# **1. Install Necessary Libraries**

In [None]:
!pip install numpy torch seaborn matplotlib nltk

# **2. Define Self-Attention Mechanism**

In [None]:
import torch
import torch.nn.functional as F

class SelfAttention(torch.nn.Module):
    def __init__(self, embed_size, heads):
        super(SelfAttention, self).__init__()
        self.embed_size = embed_size
        self.heads = heads
        self.head_dim = embed_size // heads

        assert (
            self.head_dim * heads == embed_size
        ), "Embedding size must be divisible by heads"

        self.values = torch.nn.Linear(self.head_dim, self.head_dim, bias=False)
        self.keys = torch.nn.Linear(self.head_dim, self.head_dim, bias=False)
        self.queries = torch.nn.Linear(self.head_dim, self.head_dim, bias=False)
        self.fc_out = torch.nn.Linear(heads * self.head_dim, embed_size)

        self.dropout = torch.nn.Dropout(0.1)
        self.scale = torch.sqrt(torch.FloatTensor([self.head_dim]))

    def forward(self, values, keys, query, mask):
        N = query.shape[0]
        value_len, key_len, query_len = values.shape[1], keys.shape[1], query.shape[1]

        values = values.reshape(N, value_len, self.heads, self.head_dim)
        keys = keys.reshape(N, key_len, self.heads, self.head_dim)
        queries = query.reshape(N, query_len, self.heads, self.head_dim)

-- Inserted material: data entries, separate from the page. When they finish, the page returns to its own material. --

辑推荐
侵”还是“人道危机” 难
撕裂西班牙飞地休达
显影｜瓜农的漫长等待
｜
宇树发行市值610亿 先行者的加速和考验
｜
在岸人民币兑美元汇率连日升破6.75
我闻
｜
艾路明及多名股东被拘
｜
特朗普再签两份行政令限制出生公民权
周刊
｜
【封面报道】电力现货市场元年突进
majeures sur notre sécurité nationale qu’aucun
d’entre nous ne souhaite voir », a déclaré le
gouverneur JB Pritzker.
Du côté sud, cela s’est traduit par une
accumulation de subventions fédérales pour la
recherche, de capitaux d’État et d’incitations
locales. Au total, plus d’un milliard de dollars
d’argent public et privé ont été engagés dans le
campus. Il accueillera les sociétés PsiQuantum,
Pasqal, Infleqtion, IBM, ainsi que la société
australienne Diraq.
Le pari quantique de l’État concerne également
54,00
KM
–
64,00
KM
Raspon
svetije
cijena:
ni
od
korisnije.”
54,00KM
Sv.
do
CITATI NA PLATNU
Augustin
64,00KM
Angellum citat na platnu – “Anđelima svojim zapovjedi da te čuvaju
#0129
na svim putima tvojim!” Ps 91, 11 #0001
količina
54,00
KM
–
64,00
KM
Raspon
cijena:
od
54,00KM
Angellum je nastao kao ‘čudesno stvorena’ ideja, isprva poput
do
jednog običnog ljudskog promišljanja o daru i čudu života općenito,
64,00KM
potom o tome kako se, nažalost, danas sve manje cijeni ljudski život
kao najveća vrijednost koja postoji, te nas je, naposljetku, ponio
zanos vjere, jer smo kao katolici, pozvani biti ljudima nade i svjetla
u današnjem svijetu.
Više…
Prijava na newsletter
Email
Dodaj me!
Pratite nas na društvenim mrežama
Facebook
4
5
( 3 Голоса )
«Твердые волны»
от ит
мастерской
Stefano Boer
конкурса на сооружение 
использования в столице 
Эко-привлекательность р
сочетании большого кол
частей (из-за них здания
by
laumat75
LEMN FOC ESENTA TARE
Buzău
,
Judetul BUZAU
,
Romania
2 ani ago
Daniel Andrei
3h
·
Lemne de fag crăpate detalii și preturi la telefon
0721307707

        values = self.values(values)
        keys = self.keys(keys)
        queries = self.queries(queries)

        energy = torch.einsum("nqhd,nkhd->nhqk", [queries, keys]) / self.scale
        if mask is not None:
            energy -= 1e10 * mask

        attention = torch.nn.functional.softmax(energy, dim=3)
        out = torch.einsum("nhql,nlhd->nqhd", [attention, values]).reshape(
            N, query_len, self.heads * self.head_dim
        )

        out = self.fc_out(out)
        return out, attention

# **3. Prepare Sample Data**



In [None]:
sentence = "The cat sat on the mat"

embed_size = 16
heads = 4
tokens = sentence.split()
seq_length = len(tokens)

def create_random_embeddings(tokens, embed_size):
    embeddings = torch.rand(len(tokens), embed_size)
    return embeddings

values = create_random_embeddings(tokens, embed_size).unsqueeze(0)
keys = values.clone()
queries = values.clone()
mask = None

# **4. Run Self-Attention**

In [None]:
self_attention = SelfAttention(embed_size, heads)

output, attention_scores = self_attention(values, keys, queries, mask)

# **5. Create Word Labels and Plot Heatmap**

In [None]:
import seaborn as sns
import matplotlib.pyplot as plt

word_labels = tokens

attention_scores = attention_scores[0, 0].detach().numpy()

plt.figure(figsize=(8, 6))
sns.heatmap(
    attention_scores,
    cmap="viridis",
    annot=True,
    fmt=".2f",
    xticklabels=word_labels,
    yticklabels=word_labels
)
plt.title("Self-Attention Scores Heatmap")
plt.xlabel("Keys (Words)")
plt.ylabel("Queries (Words)")
plt.xticks(rotation=45, ha='right')
plt.yticks(rotation=0)
plt.show()